■ TEXTE PRÉSENTÉ
================
Arch, comme il est surnommé affectueusement en Afrique du Sud, «est le dernier d'une génération extraordinairement remarquable de dirigeants africains», écrit lundi la veuve de Nelson Mandela, Graça Machel, évoquant «la perte d'un frère».

«Du haut de sa chaire, usant habilement de son autorité morale, Arch a condamné avec passion l'apartheid et demandé avec éloquence des sanctions contre le régime raciste», rappelle la militante mozambicaine.

Malgré «le courage indescriptible» qu'il fallait alors pour se battre, «il se tenait résolu et sans peur, menant les manifestations, robe cléricale flottante, avec sa croix comme bouclier», décrit-elle, rappelant que sur un plan personnel c'est Mgr Tutu qui avait incité «Madiba et moi-même» à officialiser leur union par un mariage.
================
■ DONNÉES FOURNIES
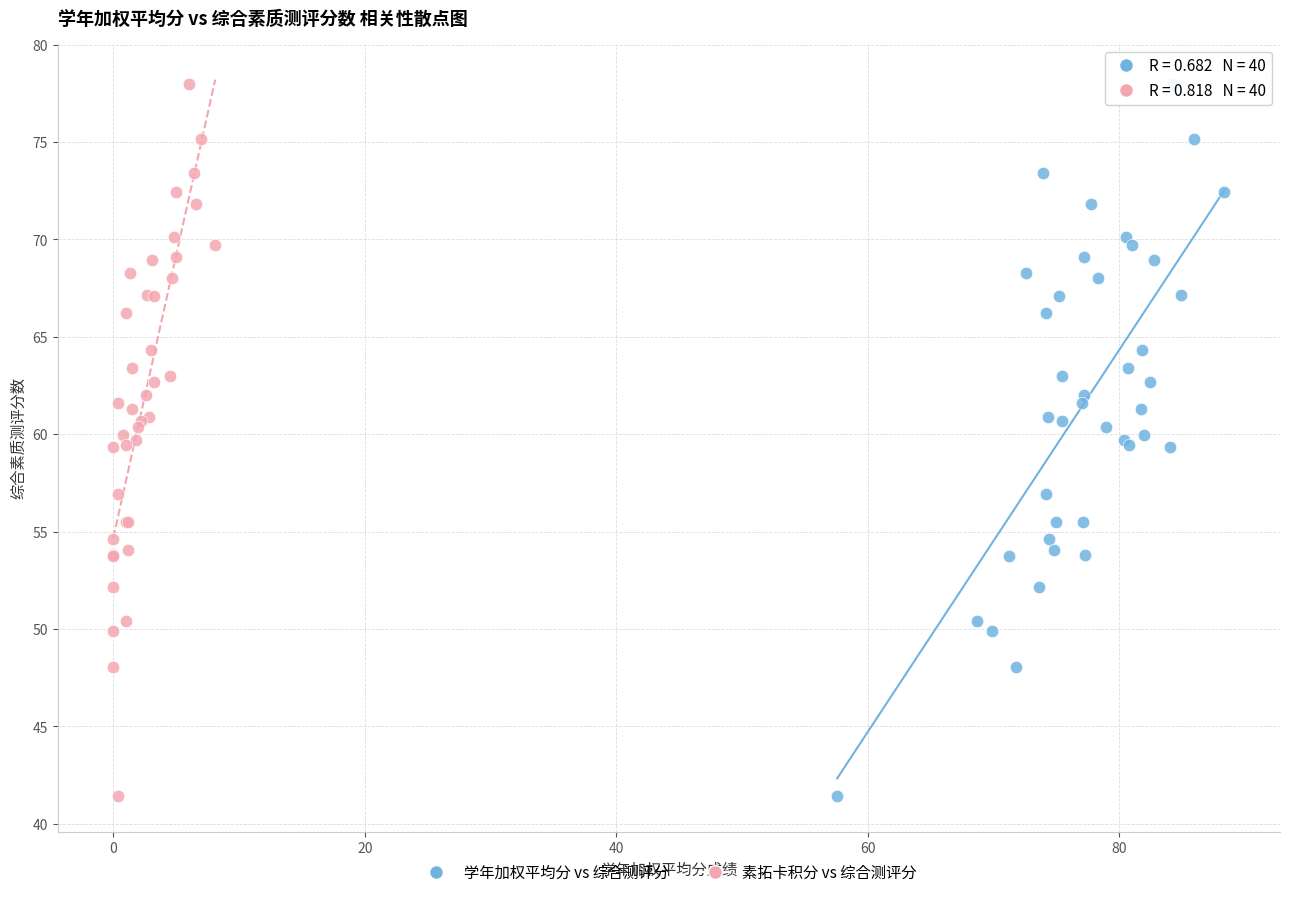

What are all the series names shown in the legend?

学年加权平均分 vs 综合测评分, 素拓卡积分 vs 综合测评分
================
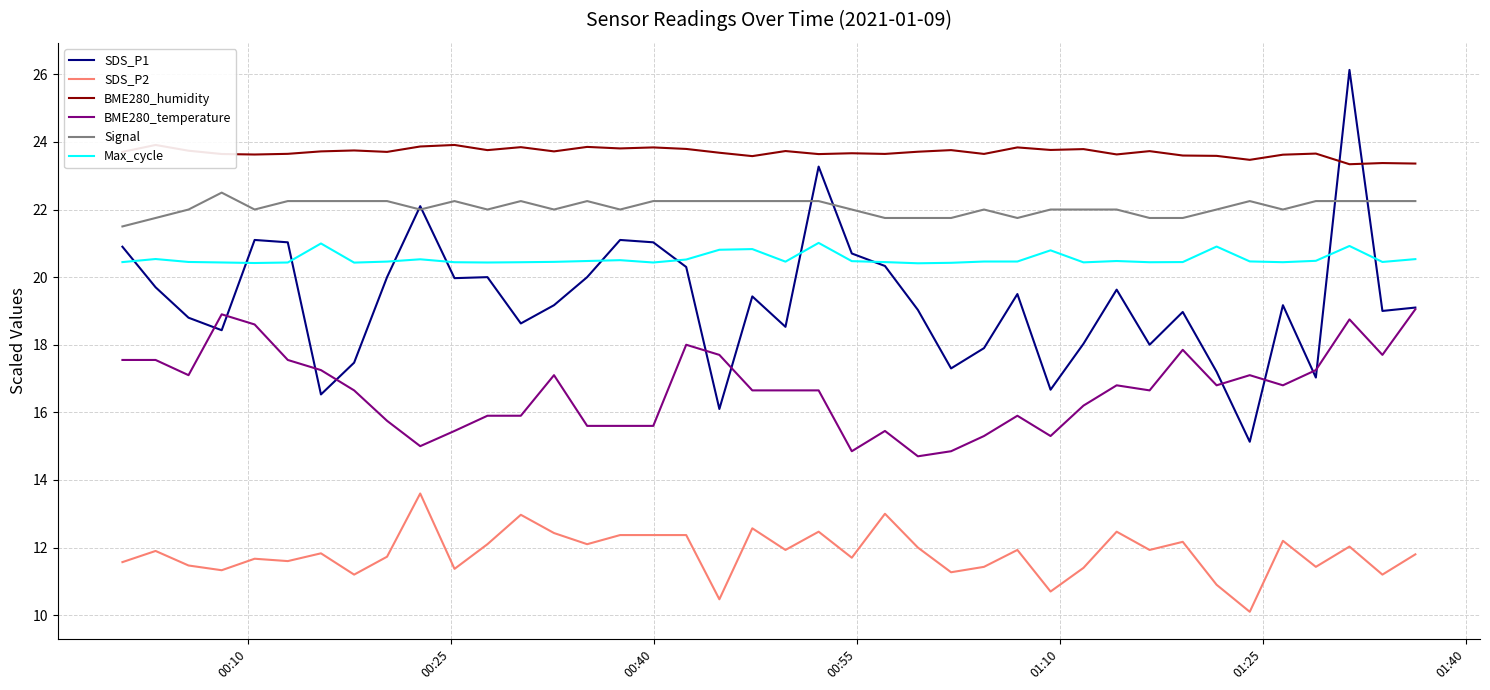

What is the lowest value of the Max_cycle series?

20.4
================
■ EXERCICE
Recopiez intégralement le texte présenté plus haut, consacré à l'hommage de Graça Machel à Arch, sans y apporter la moindre modification.

■ RÉSULTAT ATTENDU
Arch, comme il est surnommé affectueusement en Afrique du Sud, «est le dernier d'une génération extraordinairement remarquable de dirigeants africains», écrit lundi la veuve de Nelson Mandela, Graça Machel, évoquant «la perte d'un frère».

«Du haut de sa chaire, usant habilement de son autorité morale, Arch a condamné avec passion l'apartheid et demandé avec éloquence des sanctions contre le régime raciste», rappelle la militante mozambicaine.

Malgré «le courage indescriptible» qu'il fallait alors pour se battre, «il se tenait résolu et sans peur, menant les manifestations, robe cléricale flottante, avec sa croix comme bouclier», décrit-elle, rappelant que sur un plan personnel c'est Mgr Tutu qui avait incité «Madiba et moi-même» à officialiser leur union par un mariage.